• Task description: Reproduce the entries below, from the line containing "Notruf 112: Die Feuerwehr" through the end of the entries, with both ends included. Leave the pictures out of your copy.

*** Listed records Section Begins ***

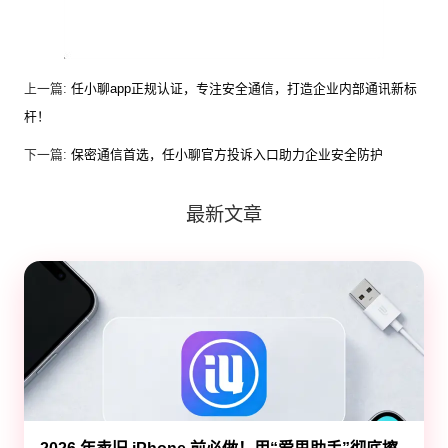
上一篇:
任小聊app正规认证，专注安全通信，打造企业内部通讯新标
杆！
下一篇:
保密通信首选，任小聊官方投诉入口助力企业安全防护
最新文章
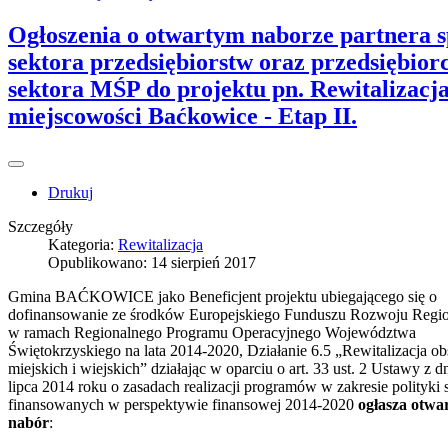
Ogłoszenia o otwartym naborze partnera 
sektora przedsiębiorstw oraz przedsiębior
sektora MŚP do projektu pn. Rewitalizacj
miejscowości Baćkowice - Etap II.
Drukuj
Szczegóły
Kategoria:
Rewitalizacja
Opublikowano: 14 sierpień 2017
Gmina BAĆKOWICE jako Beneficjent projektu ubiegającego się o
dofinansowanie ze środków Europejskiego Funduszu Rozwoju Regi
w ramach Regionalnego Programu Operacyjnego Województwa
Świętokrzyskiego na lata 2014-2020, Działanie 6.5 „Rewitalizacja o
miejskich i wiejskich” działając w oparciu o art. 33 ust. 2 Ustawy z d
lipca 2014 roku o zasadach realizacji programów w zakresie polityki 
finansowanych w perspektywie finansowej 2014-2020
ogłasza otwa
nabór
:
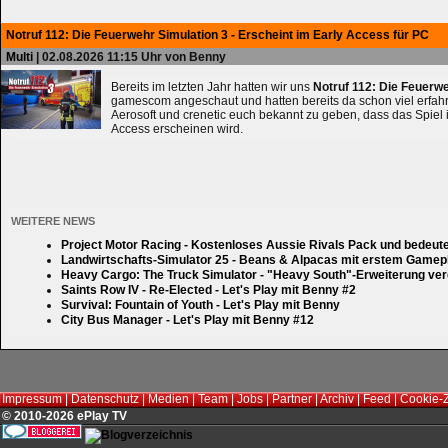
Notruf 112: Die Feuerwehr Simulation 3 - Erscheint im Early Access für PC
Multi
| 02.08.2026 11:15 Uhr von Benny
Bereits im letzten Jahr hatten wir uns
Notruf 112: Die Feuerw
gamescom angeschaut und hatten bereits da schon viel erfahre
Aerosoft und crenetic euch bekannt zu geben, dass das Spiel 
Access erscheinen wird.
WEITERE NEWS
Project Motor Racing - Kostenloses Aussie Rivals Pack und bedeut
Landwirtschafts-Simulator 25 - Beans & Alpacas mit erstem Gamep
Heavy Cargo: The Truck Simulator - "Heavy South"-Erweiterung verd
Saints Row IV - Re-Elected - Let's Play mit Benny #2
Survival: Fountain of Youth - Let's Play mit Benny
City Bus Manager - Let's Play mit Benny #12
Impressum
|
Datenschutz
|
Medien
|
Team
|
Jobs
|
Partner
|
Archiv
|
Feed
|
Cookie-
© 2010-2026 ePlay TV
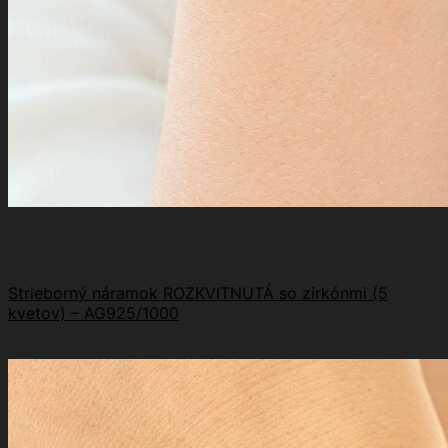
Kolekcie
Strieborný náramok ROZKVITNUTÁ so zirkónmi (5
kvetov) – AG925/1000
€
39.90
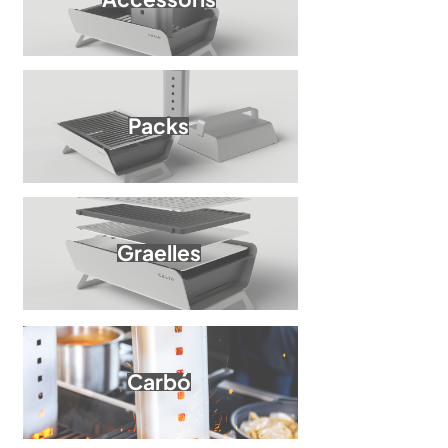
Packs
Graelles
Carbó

*** Listed records Section Ends ***

• Solution for this exercise:
Notruf 112: Die Feuerwehr Simulation 3 - Erscheint im Early Access für PC
Multi
| 02.08.2026 11:15 Uhr von Benny
Bereits im letzten Jahr hatten wir uns
Notruf 112: Die Feuerw
gamescom angeschaut und hatten bereits da schon viel erfahre
Aerosoft und crenetic euch bekannt zu geben, dass das Spiel 
Access erscheinen wird.
WEITERE NEWS
Project Motor Racing - Kostenloses Aussie Rivals Pack und bedeut
Landwirtschafts-Simulator 25 - Beans & Alpacas mit erstem Gamep
Heavy Cargo: The Truck Simulator - "Heavy South"-Erweiterung verd
Saints Row IV - Re-Elected - Let's Play mit Benny #2
Survival: Fountain of Youth - Let's Play mit Benny
City Bus Manager - Let's Play mit Benny #12
Impressum
|
Datenschutz
|
Medien
|
Team
|
Jobs
|
Partner
|
Archiv
|
Feed
|
Cookie-
© 2010-2026 ePlay TV
Kolekcie
Strieborný náramok ROZKVITNUTÁ so zirkónmi (5
kvetov) – AG925/1000
€
39.90
Packs
Graelles
Carbó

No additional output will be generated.